# Any information on the new Honda HS1332 Snowblower?



## mrwhite1 (Jun 20, 2011)

I have been researching snowblowers here recently, i was interested in purchasing an 1132. Unfortunately this isnt a good time of the year to talk to dealers since they had to put in their orders at the end of March and were wish washy on giving me pricing. One of the dealers I spoke with actually had his act together and was telling me the 1132 has been discontinued and the new model is the 1332. I've been trying to research to find out what will be the difference between it and the previous 1132 beside the upgraded 13 horsepower engine?

Anyone heard anything?
Few rumors he heard although not confirmed: 
Slightly increased handlebar height
Standard commercial skid shoes
Move choke to throttle instead of own cable

Additional information or pictures would be appreciated


----------



## bwdbrn1 (Nov 24, 2010)

They must be so new they aren't even showing them on their power equipment site yet. Let us know what more you learn too.


----------



## [email protected] (Nov 21, 2011)

Both the HS1132TA (pull-start only) and HS1132TAS models have been discontinued and replaced by the HS1332TA/HS1332TAS. The changes are:

New GX389 engine, 50-state compliant, meeting all current EPA and California ARB standards.
2" taller handlebars
Improved cold-weather performance to prevent carb / breather tube icing
Reversible 2-position skid-shoes
Lower noise profile with improved muffler duct
Individual throttle and choke controls for precise operation in all weather conditions
Taller fuel cap for easier grip and handling with mittens or gloves
Improved fan shear bolt design for simpler and easier replacement. 

More details here:
*Honda Power Equipment - HS1332TA (TA model)
**Honda Power Equipment - HS1332TAS (TAS model)

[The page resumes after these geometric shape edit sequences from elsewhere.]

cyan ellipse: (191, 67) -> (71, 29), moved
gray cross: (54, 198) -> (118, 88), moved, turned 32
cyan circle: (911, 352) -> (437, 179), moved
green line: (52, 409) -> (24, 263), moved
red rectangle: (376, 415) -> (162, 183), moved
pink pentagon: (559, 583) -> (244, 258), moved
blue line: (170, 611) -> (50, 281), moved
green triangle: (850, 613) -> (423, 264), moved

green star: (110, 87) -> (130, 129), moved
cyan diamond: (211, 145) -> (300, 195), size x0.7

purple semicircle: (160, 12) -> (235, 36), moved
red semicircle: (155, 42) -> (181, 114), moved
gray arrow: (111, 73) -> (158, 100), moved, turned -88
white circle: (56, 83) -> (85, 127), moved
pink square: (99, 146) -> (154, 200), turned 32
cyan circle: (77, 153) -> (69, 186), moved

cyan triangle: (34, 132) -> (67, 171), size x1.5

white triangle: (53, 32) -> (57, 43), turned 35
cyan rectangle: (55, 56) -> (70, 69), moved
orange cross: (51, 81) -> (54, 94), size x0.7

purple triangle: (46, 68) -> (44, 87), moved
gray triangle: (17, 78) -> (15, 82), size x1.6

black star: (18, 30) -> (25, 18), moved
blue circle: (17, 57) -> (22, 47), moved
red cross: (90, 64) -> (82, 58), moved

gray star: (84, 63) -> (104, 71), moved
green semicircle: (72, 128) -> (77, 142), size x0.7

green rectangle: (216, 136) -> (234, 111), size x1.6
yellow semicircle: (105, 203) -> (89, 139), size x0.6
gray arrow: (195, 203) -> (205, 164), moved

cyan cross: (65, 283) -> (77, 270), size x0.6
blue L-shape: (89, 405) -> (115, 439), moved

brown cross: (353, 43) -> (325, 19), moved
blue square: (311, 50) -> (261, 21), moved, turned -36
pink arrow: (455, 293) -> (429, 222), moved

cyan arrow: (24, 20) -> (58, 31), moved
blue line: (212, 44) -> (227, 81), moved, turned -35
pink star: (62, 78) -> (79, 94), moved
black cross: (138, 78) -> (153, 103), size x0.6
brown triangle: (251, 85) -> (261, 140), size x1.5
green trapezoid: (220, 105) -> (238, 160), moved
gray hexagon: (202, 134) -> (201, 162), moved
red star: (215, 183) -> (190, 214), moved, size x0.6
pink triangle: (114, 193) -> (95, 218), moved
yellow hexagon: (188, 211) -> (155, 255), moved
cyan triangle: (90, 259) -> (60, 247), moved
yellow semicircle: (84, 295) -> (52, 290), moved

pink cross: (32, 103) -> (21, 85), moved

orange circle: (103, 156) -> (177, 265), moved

*Caveat: I work for Honda, but the preceding was my opinion alone.


----------



## HCBPH (Mar 8, 2011)

*Welcome*

Robert

Welcome to the forum. Good info and from someone who definitely should have the straight info. Hope you're willing to share all you can, there's always someone with a question and it's good to have a knowledable source available.


----------



## bwdbrn1 (Nov 24, 2010)

Thanks Robert, and welcome to our Forum. We look forward to your posts.


----------